狩野先生の絵を受け入れられる人はとても楽しめるセットだと思う。私は丁寧な仕事に満足している。細やかにきちんと描き込まれていて、一頁一頁コミック世界を広げいけて楽しめる。私はさらりと読めるものより、コマがどのように切り取られ、どう見せてくれる
か、どんな場面が印象に残るか、頁をめくる手が止まるくらいこだわり作品力を見せてくれる物が好き。狩野先生の絵は3作品とも、私のHQに欲しい水準を遥かに軽く越えている。中身に比べると値段が不相応に高過ぎると思える作品がゴロゴロしてる中、HQコミック界には貴重な何人かのクオリティ高めの一人と思う。
生き生きしているキャラたちが良い。どうやったら美しく描けるか、その線一本を考えて描いているように見える所が多い。キャラに着せるファッションも良い。
何より、狩野男子、私にはセクシーに見えて好ましい。特に三作目の「幸福お届けします」の布地を通して目に飛び込む身体が艶かしい。

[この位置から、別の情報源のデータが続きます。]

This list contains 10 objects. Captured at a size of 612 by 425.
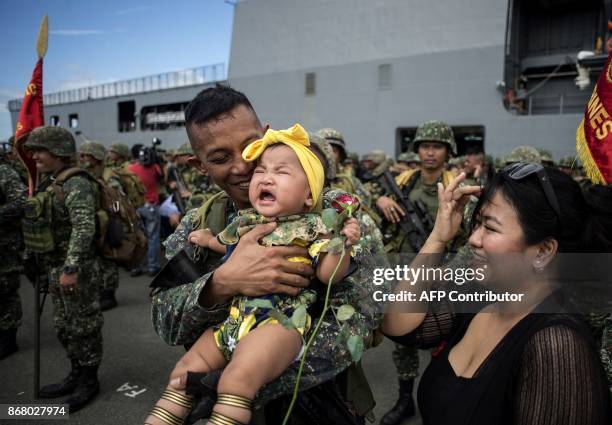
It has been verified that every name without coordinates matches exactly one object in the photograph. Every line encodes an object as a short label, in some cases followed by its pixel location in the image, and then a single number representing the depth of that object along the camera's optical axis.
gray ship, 15.60
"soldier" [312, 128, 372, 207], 4.77
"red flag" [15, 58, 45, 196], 3.98
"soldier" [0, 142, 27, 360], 4.38
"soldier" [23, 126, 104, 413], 3.61
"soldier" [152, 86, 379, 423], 1.38
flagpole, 3.51
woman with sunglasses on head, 1.26
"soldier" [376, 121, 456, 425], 4.22
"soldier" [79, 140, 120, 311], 5.93
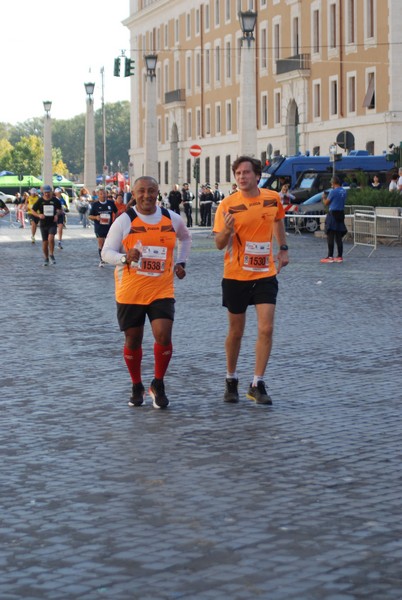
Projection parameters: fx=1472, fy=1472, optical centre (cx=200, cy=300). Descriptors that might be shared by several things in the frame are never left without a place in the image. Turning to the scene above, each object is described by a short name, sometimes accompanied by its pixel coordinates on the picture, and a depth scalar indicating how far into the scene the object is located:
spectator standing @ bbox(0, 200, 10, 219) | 33.55
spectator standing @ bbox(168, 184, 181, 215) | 53.16
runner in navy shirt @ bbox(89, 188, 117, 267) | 29.45
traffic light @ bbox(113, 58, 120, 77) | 49.06
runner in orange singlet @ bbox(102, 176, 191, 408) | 9.75
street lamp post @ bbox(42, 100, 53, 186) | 79.56
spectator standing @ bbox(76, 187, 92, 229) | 61.83
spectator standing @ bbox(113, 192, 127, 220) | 34.83
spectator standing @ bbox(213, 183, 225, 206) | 61.28
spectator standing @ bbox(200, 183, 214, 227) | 55.01
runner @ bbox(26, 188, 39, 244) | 38.54
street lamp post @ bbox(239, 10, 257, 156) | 43.53
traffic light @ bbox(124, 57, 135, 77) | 47.78
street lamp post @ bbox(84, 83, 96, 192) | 72.12
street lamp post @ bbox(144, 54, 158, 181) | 57.55
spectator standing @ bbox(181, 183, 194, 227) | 53.59
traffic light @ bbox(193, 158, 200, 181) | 54.32
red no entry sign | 56.34
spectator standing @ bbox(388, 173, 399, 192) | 39.70
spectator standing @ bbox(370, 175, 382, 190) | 42.19
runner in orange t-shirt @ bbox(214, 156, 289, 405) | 9.90
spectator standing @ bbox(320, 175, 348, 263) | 28.23
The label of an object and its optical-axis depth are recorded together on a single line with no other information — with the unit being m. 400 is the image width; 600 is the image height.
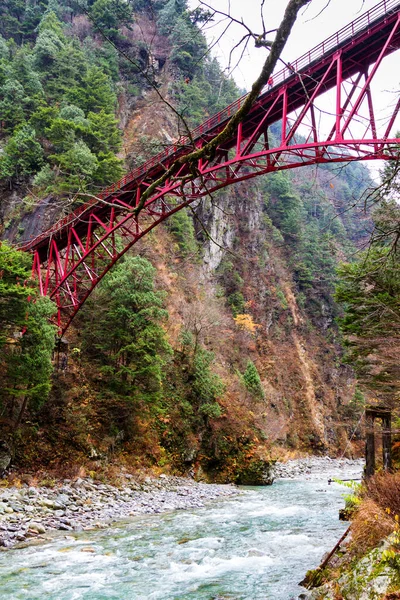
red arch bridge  10.03
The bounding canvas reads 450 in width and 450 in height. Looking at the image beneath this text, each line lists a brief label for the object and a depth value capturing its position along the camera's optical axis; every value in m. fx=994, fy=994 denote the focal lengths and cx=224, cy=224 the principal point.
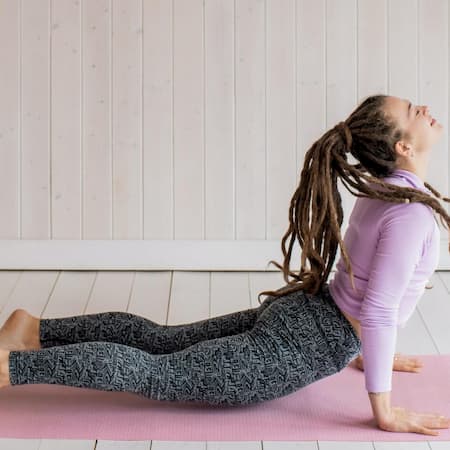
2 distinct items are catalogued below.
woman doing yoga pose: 2.24
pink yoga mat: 2.26
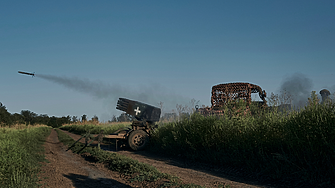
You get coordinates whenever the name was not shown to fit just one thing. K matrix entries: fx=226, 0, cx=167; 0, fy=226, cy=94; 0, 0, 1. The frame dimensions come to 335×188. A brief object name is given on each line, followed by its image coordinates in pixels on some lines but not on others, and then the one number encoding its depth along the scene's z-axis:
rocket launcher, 12.80
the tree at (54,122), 99.46
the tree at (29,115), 99.94
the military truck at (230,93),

媚びたコマはないのに、立ち姿が目に嬉しい。
「プリンセスは逃走中」ー映画「ローマの休日」のように、楽しい宮殿外の日々を送ったプリンセス。彼のヒロインへの接し方がストーリーを面白くさせてなかなか無い展開へ。自由を愛した彼の、その自由さをヒロインも間近で共に楽しんで、絶対そんな思い出、思い出になるだけならとても辛いかも、という感じ。追っ手の来る緊張もスパイス。彼がヒロインに対してしたことが大きい話。

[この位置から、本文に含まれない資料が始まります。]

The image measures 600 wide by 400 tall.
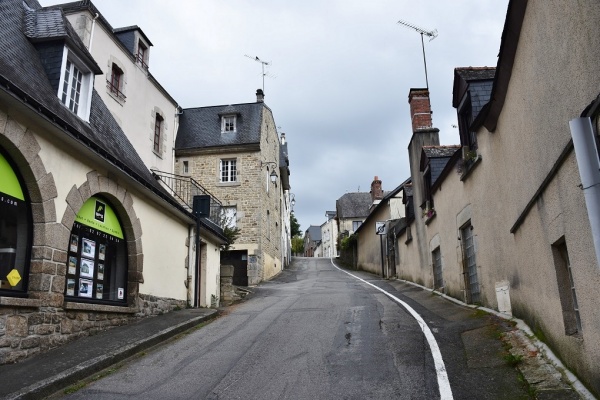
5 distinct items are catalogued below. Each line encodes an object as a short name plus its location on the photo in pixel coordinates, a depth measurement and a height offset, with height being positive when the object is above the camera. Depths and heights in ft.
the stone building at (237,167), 80.53 +22.08
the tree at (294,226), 203.93 +29.98
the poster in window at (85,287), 26.52 +0.96
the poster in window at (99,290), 28.37 +0.85
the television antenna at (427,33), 62.03 +32.12
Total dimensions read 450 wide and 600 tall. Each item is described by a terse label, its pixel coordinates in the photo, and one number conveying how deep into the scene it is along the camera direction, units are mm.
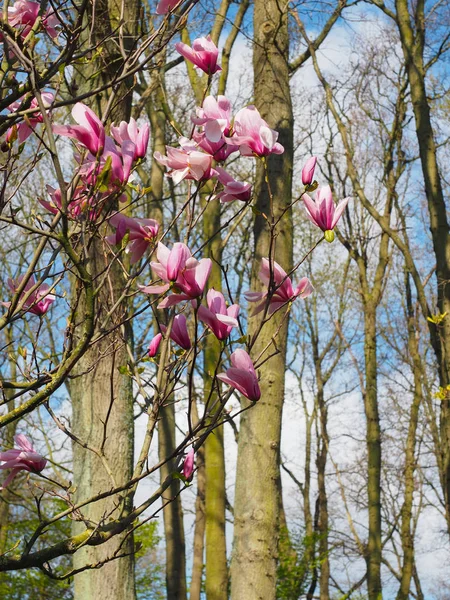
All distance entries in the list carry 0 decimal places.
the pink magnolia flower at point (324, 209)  3309
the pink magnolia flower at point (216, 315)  3235
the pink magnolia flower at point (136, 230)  3412
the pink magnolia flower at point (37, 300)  3544
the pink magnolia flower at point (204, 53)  3486
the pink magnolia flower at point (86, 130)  3236
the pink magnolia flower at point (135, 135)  3365
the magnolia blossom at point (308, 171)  3344
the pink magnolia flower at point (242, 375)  3227
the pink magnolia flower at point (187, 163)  3312
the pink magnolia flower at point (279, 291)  3356
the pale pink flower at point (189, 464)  3436
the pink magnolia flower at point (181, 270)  3166
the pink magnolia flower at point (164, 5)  3503
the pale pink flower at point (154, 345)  3513
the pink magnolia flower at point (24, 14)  3574
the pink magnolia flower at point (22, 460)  3342
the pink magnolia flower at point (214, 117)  3322
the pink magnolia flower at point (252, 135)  3324
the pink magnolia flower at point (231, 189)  3331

「ウィークエンドロマンス」ープリンセスは逃走中のほうにもスリルがあるが、こちらは嘘がばれるのではと、読み手のこちらをハラハラさせながら、望み薄だった彼が結局ヒロインに、というプロセスを味わう。結構あるHQ記憶喪失物の中では、私の記憶には相当強く残る作品。やはり、彼の幸せをまず考えて、自分の気持ちに素直に従うのが大切、と、ほっとする。
「奇跡お届けします 」ーこれが一番話としては平凡。ヒロインの作為無きファーストネーム呼びに唖然としたけれど。あなエピソードはちょっとズルい。彼の自己抑制もカッコいい。子どもたち一番というのも素晴らしい。ヒロインの彼への思いだだ漏れ、ヒロインが彼を勝ち取ったんだな、という感じがわざとらしくないのに、でも食い込みの成果を感じさせるストーリー。
単品で読んだので、私はこのセットの形で読みたかったと思う。